- Born: Riyadh, Saudi Arabia
- Occupations: Cleaner Photographer Teacher Writer
- Organisation: Choose Love
- Known for: Exodus: Our Journey to Europe
- Political party: Labour

= Hassan Akkad =

British writer

Hassan Akkad (حسان عقاد) is a British writer, filmmaker and human rights activist originally from Syria.

==Life==
===Syria===
Hassan Akkad was born in Riyadh, Saudi Arabia, and later moved with his family to Damascus, Syria, where he worked as an English teacher and photographer. In 2011, as protests in Syria against the government of Bashar al-Assad grew, he joined in and filmed the demonstrations. In response to his taking part, the authorities arrested and beat him twice. After his first period of incarceration, al-Assad invited him to have a conversation, where Akkad told him "about the systemic torture of his [Assad's] regime".

===Moving to the UK===
In September 2015, he fled Syria and arrived in the UK, a journey which took 87 days. He travelled via Turkey and the Calais Jungle, before using a fake passport to fly to Heathrow, where he claimed asylum. He first lived in Hitchin for two months, before moving into a spare room in Brixton.

Since arriving in the UK, he has worked in TV and film production, and has also worked doing marketing for a refugee charity.

Akkad filmed his journey to the UK, and this footage was used in the BBC documentary, Exodus: Our Journey to Europe which won the BAFTA award for Best Factual Series or Strand in 2017. Akkad raised the issue of how many refugees had died trying to enter Europe when invited to join director James Bluemel at his acceptance speech.

In July 2020, he worked with Marc Quinn in creating and installing the statue A Surge of Power (Jen Reid) 2020 to replace the one of Edward Colston in Bristol.

===Coronavirus===

Following the start of the COVID-19 pandemic in the UK, he started working as a cleaner for the NHS at Whipps Cross Hospital in East London. While working in the hospital, he took photos of his colleagues, which were published on the Politico website.

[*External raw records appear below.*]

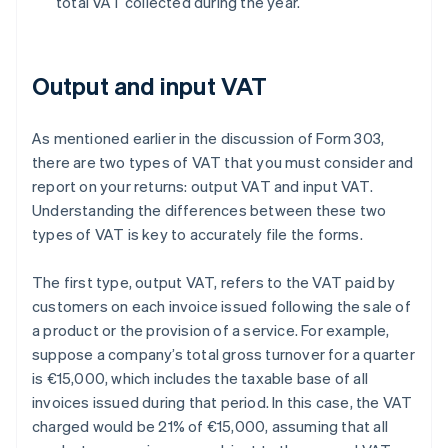
total VAT collected during the year.
Output and input VAT
As mentioned earlier in the discussion of Form 303,
there are two types of VAT that you must consider and
report on your returns: output VAT and input VAT.
Understanding the differences between these two
types of VAT is key to accurately file the forms.
The first type, output VAT, refers to the VAT paid by
customers on each invoice issued following the sale of
a product or the provision of a service. For example,
suppose a company’s total gross turnover for a quarter
is €15,000, which includes the taxable base of all
invoices issued during that period. In this case, the VAT
charged would be 21% of €15,000, assuming that all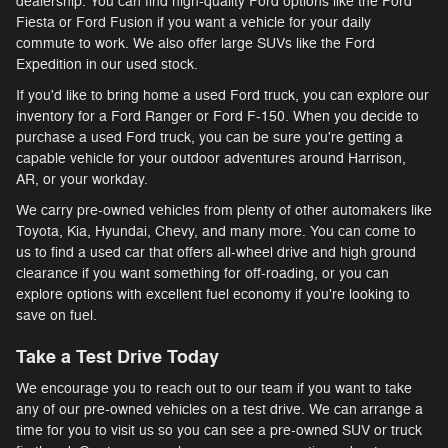
dealership. You can find high-quality Ford options like the Ford
Fiesta or Ford Fusion if you want a vehicle for your daily
commute to work. We also offer large SUVs like the Ford
Expedition in our used stock.
If you'd like to bring home a used Ford truck, you can explore our
inventory for a Ford Ranger or Ford F-150. When you decide to
purchase a used Ford truck, you can be sure you're getting a
capable vehicle for your outdoor adventures around Harrison,
AR, or your workday.
We carry pre-owned vehicles from plenty of other automakers like
Toyota, Kia, Hyundai, Chevy, and many more. You can come to
us to find a used car that offers all-wheel drive and high ground
clearance if you want something for off-roading, or you can
explore options with excellent fuel economy if you're looking to
save on fuel.
Take a Test Drive Today
We encourage you to reach out to our team if you want to take
any of our pre-owned vehicles on a test drive. We can arrange a
time for you to visit us so you can see a pre-owned SUV or truck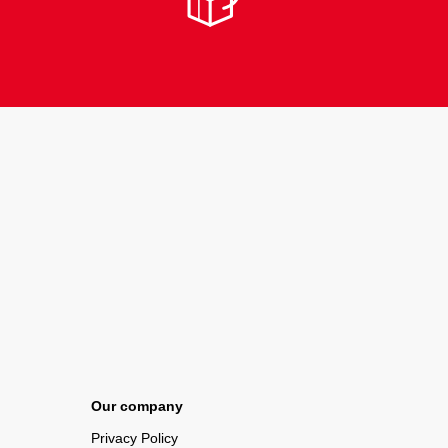
Our company
Privacy Policy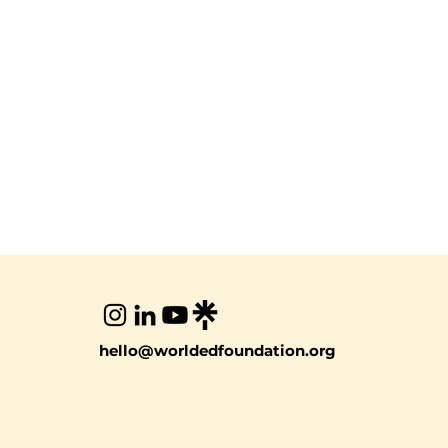
hello@worldedfoundation.org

Akkad stated that "everyone [he worked with] felt completely betrayed, [and] stabbed in the back" in response to the government announcing that NHS cleaners and porters wouldn't be included in an NHS bereavement scheme if they die due to coronavirus, and that immigrant NHS workers would still have to pay a £400 immigration health surcharge. In response, he filmed a message to UK Prime Minister Boris Johnson, which he published on Twitter, explaining that he was "shocked to find out that your Government decided to exclude myself and my colleagues who work as cleaners and porters and social care workers [from the scheme] ... so if I die from coronavirus my partner isn’t allowed indefinite leave to remain". Following this video, the government made a U-turn, and included these workers in the bereavement scheme. The Observer argued that this video was "directly instrumental in another of the prime minister’s mumbled U-turns the following day", and British Vogue described how he then appeared on Good Morning Britain, and on newspaper front pages, due to this video.

Akkad stated that although he appreciates the Clap for Our Carers events, as they have made communities closer, he "cringe[s]" when he sees government members clapping, due to their handling of the pandemic.

In an interview in August 2020, he explained that having experienced authoritarianism in Syria, he was becoming worried about "the creeping authoritarianism [which] is quite vivid here now", pointing out the "contracts going to government cronies; politicians breaking the rules and not facing consequences; this delusional democracy where people are lied to, and vote for the liars".

He has started writing a memoir, which will be published in 2021 by Pan Macmillan.

As a co-director, Akkad contributed to Convergence: Courage in a Crisis, a Netflix documentary on the effects of the COVID-19 pandemic that showed several different stories throughout eight countries.

==Personal life==
He was engaged to a Syrian woman he met in the UK, who was there as a student and whose home in Damascus was bombed. They have since split up. His family also left Syria: as of 2020, his parents live in the UAE, and his brother works for the World Food Programme in Yemen.

In September 2022, Akkad was naturalized as a British citizen.